AIM
Reproduce the lines from the beginning of the items through the line containing "v(43.73, 0) *", including both ends, and omit the pictures from your answer.

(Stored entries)
────

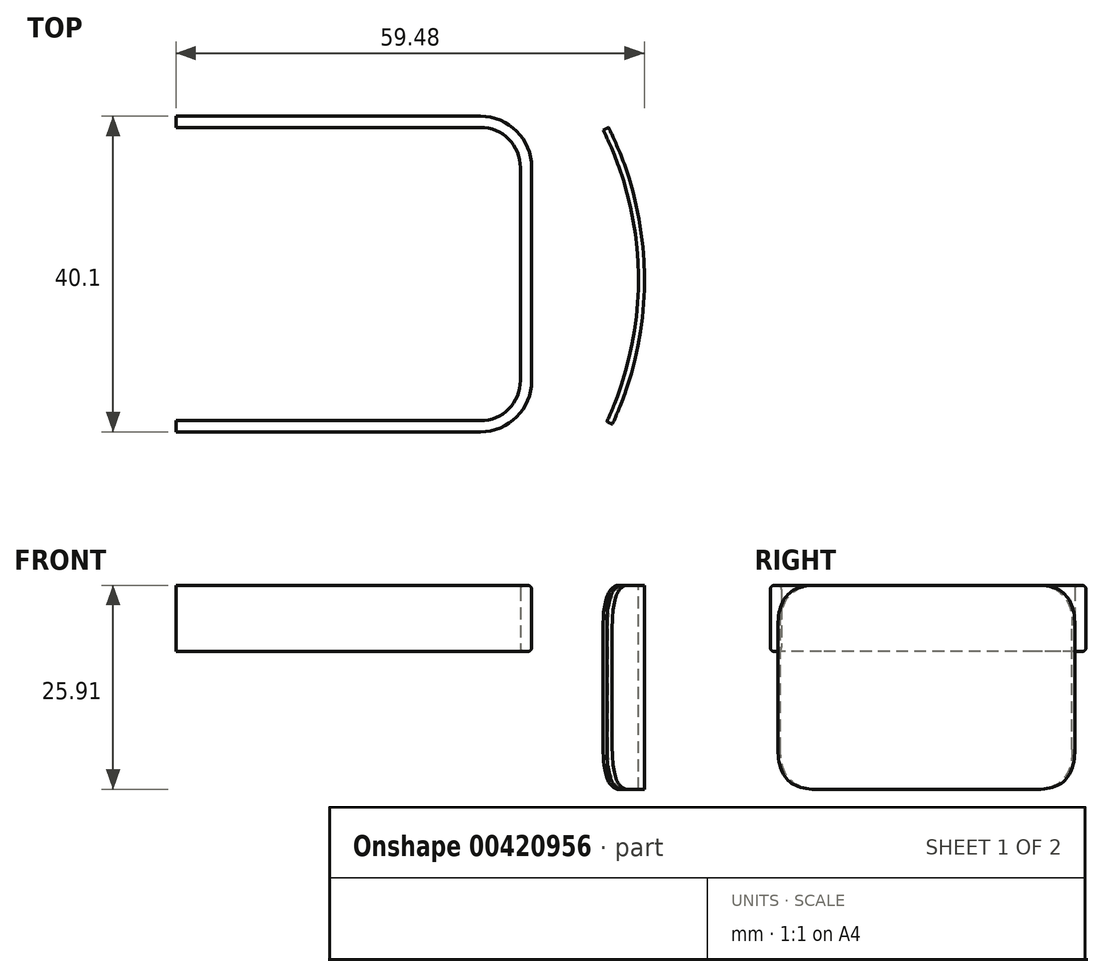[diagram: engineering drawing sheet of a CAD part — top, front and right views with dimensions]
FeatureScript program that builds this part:
annotation { "Feature Type Name" : "Feature", "Feature Type Description" : "" }
export const myFeature = defineFeature(function(context is Context, id is Id, definition is map)
    precondition{}
    {
        {
            var Q0;
            Q0=qCreatedBy(makeId("Top.planeOp"),FACE);
            var sketch = newSketch(context, id + "F0", { "sketchPlane" : qUnion([Q0])});
            skLineSegment(sketch, "E0", {"start": v(0, 0) * mm, "end": v(38.65, 0) * mm});
            skLineSegment(sketch, "E1", {"start": v(43.73, -5.08) * mm, "end": v(43.73, -32.16) * mm});
            skLineSegment(sketch, "E2", {"start": v(38.65, -37.24) * mm, "end": v(0, -37.24) * mm});
            skPoint(sketch, "E3.visualSharp", {"position": v(43.73, 0) * mm});
            skArc(sketch, "E3.filletArc", {"start": v(43.73, -5.08) * mm, "mid": v(42.24, -1.49) * mm, "end": v(38.65, 0) * mm});
            skPoint(sketch, "E4.visualSharp", {"position": v(43.73, -37.24) * mm});
            skArc(sketch, "E4.filletArc", {"start": v(38.65, -37.24) * mm, "mid": v(42.24, -35.76) * mm, "end": v(43.73, -32.16) * mm});
            skSolve(sketch);
        }
        {
            var Q0;
            Q0=qCreatedBy(makeId("Right.planeOp"),FACE);
            var sketch = newSketch(context, id + "F1", { "sketchPlane" : qUnion([Q0])});
            skLineSegment(sketch, "E5.bottom", {"start": v(0.5, 0) * mm, "end": v(0.92, 0) * mm});
            skLineSegment(sketch, "E5.top", {"start": v(0.5, -8.4) * mm, "end": v(0.92, -8.4) * mm});
            skLineSegment(sketch, "E5.left", {"start": v(0, -0.5) * mm, "end": v(0, -7.9) * mm});
            skLineSegment(sketch, "E5.right", {"start": v(1.43, -0.5) * mm, "end": v(1.43, -7.9) * mm});
            skPoint(sketch, "E6.visualSharp", {"position": v(1.43, -8.4) * mm});
            skArc(sketch, "E6.filletArc", {"start": v(0.92, -8.4) * mm, "mid": v(1.28, -8.26) * mm, "end": v(1.43, -7.9) * mm});
            skPoint(sketch, "E7.visualSharp", {"position": v(0, -8.4) * mm});
            skArc(sketch, "E7.filletArc", {"start": v(0, -7.9) * mm, "mid": v(0.15, -8.26) * mm, "end": v(0.5, -8.4) * mm});
            skPoint(sketch, "E8.visualSharp", {"position": v(1.43, 0) * mm});
            skArc(sketch, "E8.filletArc", {"start": v(1.43, -0.5) * mm, "mid": v(1.28, -0.15) * mm, "end": v(0.92, 0) * mm});
            skPoint(sketch, "E9.visualSharp", {"position": v(0, 0) * mm});
            skArc(sketch, "E9.filletArc", {"start": v(0.5, 0) * mm, "mid": v(0.15, -0.15) * mm, "end": v(0, -0.5) * mm});
            skSolve(sketch);
        }
        {
            var Q0;
            Q0=makeQuery(id+"F1.imprint","IMPRINT",FACE,{"disambiguationData":[TD([[makeQuery(id+"F1.imprint","IMPRINT",EDGE,{"derivedFrom":sQuery(id+"F1.wireOp",EDGE,"E5.bottom")}),-1.0]])]});
            var Q1;
            Q1=sQuery(id+"F0.wireOp",EDGE,"E0");
            var Q2;
            Q2=sQuery(id+"F0.wireOp",EDGE,"E3.filletArc");
            var Q3;
            Q3=sQuery(id+"F0.wireOp",EDGE,"E1");
            var Q4;
            Q4=sQuery(id+"F0.wireOp",EDGE,"E4.filletArc");
            var Q5;
            Q5=sQuery(id+"F0.wireOp",EDGE,"E2");
            sweep(context, id + "F2", {"profiles" : qUnion([Q0]), "path" : qUnion([Q1, Q2, Q3, Q4, Q5])});
        }
        {
            var Q0;
            Q0=qCreatedBy(makeId("Top.planeOp"),FACE);
            var sketch = newSketch(context, id + "F3", { "sketchPlane" : qUnion([Q0])});
            skArc(sketch, "E10", {"start": v(55.4, -37.7) * mm, "mid": v(59.48, -18.8) * mm, "end": v(54.92, 0) * mm});
            skArc(sketch, "E11.0", {"start": v(54.7, -37.37) * mm, "mid": v(58.72, -18.8) * mm, "end": v(54.24, -0.34) * mm});
            skLineSegment(sketch, "E12", {"start": v(54.92, 0) * mm, "end": v(54.24, -0.34) * mm});
            skLineSegment(sketch, "E13", {"start": v(55.4, -37.7) * mm, "end": v(54.7, -37.37) * mm});
            skSolve(sketch);
        }
        {
            var Q0;
            Q0=makeQuery(id+"F3.imprint","IMPRINT",FACE,{"disambiguationData":[TD([[makeQuery(id+"F3.imprint","IMPRINT",EDGE,{"derivedFrom":sQuery(id+"F3.wireOp",EDGE,"E10")}),1.0]])]});
            extrude(context, id + "F4", {"entities" : qUnion([Q0]), "oppositeDirection" : true, "depth" : 25.9 * mm});
        }
        {
            var Q0;
            Q0=makeQuery(id+"F4.opExtrude","CAP_EDGE",EDGE,{"disambiguationData":[OSD([sQuery(id+"F3.wireOp",EDGE,"E13")])],"isStart":false});
            var Q1;
            Q1=makeQuery(id+"F4.opExtrude","CAP_EDGE",EDGE,{"disambiguationData":[OSD([sQuery(id+"F3.wireOp",EDGE,"E12")])],"isStart":false});
            var Q2;
            Q2=makeQuery(id+"F4.opExtrude","CAP_EDGE",EDGE,{"disambiguationData":[OSD([sQuery(id+"F3.wireOp",EDGE,"E13")])],"isStart":true});
            var Q3;
            Q3=makeQuery(id+"F4.opExtrude","CAP_EDGE",EDGE,{"disambiguationData":[OSD([sQuery(id+"F3.wireOp",EDGE,"E12")])],"isStart":true});
            fillet(context, id + "F5", {"entities" : qUnion([Q0, Q1, Q2, Q3]), "radius" : 5.08 * mm, "rho" : 0.5, "crossSection" : FilletCrossSection.CONIC, "allowEdgeOverflow" : false});
        }
    });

────

WRITTEN ANSWER
[diagram: engineering drawing sheet of a CAD part — top, front and right views with dimensions]
FeatureScript program that builds this part:
annotation { "Feature Type Name" : "Feature", "Feature Type Description" : "" }
export const myFeature = defineFeature(function(context is Context, id is Id, definition is map)
    precondition{}
    {
        {
            var Q0;
            Q0=qCreatedBy(makeId("Top.planeOp"),FACE);
            var sketch = newSketch(context, id + "F0", { "sketchPlane" : qUnion([Q0])});
            skLineSegment(sketch, "E0", {"start": v(0, 0) * mm, "end": v(38.65, 0) * mm});
            skLineSegment(sketch, "E1", {"start": v(43.73, -5.08) * mm, "end": v(43.73, -32.16) * mm});
            skLineSegment(sketch, "E2", {"start": v(38.65, -37.24) * mm, "end": v(0, -37.24) * mm});
            skPoint(sketch, "E3.visualSharp", {"position": v(43.73, 0) * mm});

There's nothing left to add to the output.